Friday, October 19, 2012
Room R06-R09 (Morial Convention Center)
Salem Magarian, M.D.1, Christine Terry, RN, PDLN2, Christina O'Halloran, LCSW2 and Susan True3, (1)Pediatric Clinic, Dominican Hospital, Santa Cruz, CA, (2)Pediatrics, Dominican Hospital, Santa Cruz, CA, (3)First Five Santa Cruz County

Purpose      Develop an integrated community hospital based program for infants exposed in-utero to narcotics and methadone that would improve their neurodevelopmental and social/emotional outcomes and potential to stay successfully with their birth mothers

Methods      Prior to this program mothers using narcotics during their pregancies were usually not detected until their delivery, if at all.  There was a substantial increase in adverse perinatal outcome, prolonged newborn hospital stay, later ER and in-patient care, foster placement, and adverse neurodevelopmental outcome.

       A professional group consisting of a hospital based pediatrician, NICU / ER nurse, MCH social worker, and public health nurse  devised an integrated program to create a community based system of care from the prenatal to the pediatric period for these mothers and infants.  

        All mothers using narcotics in pregnancy were offered rehabilitation services and methadone treatment.  Care was centered on one obstetrical group.  Mothers met the MCH social worker prior to delivery and were seen by Child Protective Services within 2 days following the infant's birth.  All infants were cared for in the NICU and received standardized neonatal abstinence/withdrawal scoring every 2 hours and started on morphine (0.2 mg) at a specifc threshold with a clinical pathway for rapid dosage adjustment.  All babies were seen daily by occupational therapy for help with feeding and state regulation.  Infants were discharged as soon as they were feeding well, gaining weight, not exibiting signs of withdrawal, with no change in medication dose for 48 hours.
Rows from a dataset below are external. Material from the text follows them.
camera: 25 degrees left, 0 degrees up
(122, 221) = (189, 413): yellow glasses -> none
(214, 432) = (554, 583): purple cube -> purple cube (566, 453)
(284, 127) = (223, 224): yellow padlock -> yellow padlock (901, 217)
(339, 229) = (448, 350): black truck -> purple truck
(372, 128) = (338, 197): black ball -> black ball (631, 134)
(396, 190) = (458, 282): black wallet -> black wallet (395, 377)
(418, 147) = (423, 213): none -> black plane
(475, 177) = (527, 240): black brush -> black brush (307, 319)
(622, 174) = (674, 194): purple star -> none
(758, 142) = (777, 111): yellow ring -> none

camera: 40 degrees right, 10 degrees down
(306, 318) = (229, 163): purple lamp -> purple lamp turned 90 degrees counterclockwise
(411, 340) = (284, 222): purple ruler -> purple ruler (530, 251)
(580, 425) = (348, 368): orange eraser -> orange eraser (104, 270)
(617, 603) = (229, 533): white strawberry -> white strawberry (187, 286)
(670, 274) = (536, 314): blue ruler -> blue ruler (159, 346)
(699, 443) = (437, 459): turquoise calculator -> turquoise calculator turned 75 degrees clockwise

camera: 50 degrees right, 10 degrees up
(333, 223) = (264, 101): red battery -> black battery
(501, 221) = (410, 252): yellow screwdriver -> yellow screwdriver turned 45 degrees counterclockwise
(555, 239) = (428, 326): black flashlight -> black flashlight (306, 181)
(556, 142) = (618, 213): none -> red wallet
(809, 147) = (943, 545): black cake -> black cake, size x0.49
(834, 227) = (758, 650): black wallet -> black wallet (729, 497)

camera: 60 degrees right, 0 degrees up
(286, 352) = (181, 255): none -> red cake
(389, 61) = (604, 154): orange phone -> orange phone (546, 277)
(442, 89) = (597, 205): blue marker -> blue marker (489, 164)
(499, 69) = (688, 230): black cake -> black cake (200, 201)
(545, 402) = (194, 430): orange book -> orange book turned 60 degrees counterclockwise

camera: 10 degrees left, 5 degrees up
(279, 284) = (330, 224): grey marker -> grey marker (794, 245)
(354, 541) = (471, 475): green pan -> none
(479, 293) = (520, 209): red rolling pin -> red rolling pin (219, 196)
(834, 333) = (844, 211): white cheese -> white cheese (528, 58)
     Infants were seen the day after discharge in the hospital based Pediatric Clinic and continued on the same dose of medication.   All infants were seen weekly in the pediatric clinic by the pediatrician with support from social work, OT, and case management.  Medication was gradually weaned by protocol from 4-8 weeks of age.  Mothers received drug treatment, social support, and life coaching.  Infants were given standard developmental assessments at 9, 18,and 24 months.

     During past 7 years, 150 infant/mother couples received care with this integrated program.

Results    Average NICU stay reduced from 14 to 9 days (35% decrease)

              ER and rehospitalization related to drug exposure were essentially eliminated

              Majority of infants remained with biologic mothers

              Significantly fewer foster placements

              Majority of infants normal on developmental screening and receiving no special intervention services at age 3 years.

              New pregnant narcotic using mothers in the community ask to be in this progrom.

Conclusion          A community hospital based program with community partnerships using standardized medication protocols, non-judgmental care, and maternal social and drug rehabilitation support can significantly decrease the lifelong disparities of neurodevelopmental and social emotional outcome between narcotic exposed infants and infants without this prenatal social/pharmacologic risk factor while lowering overall costs.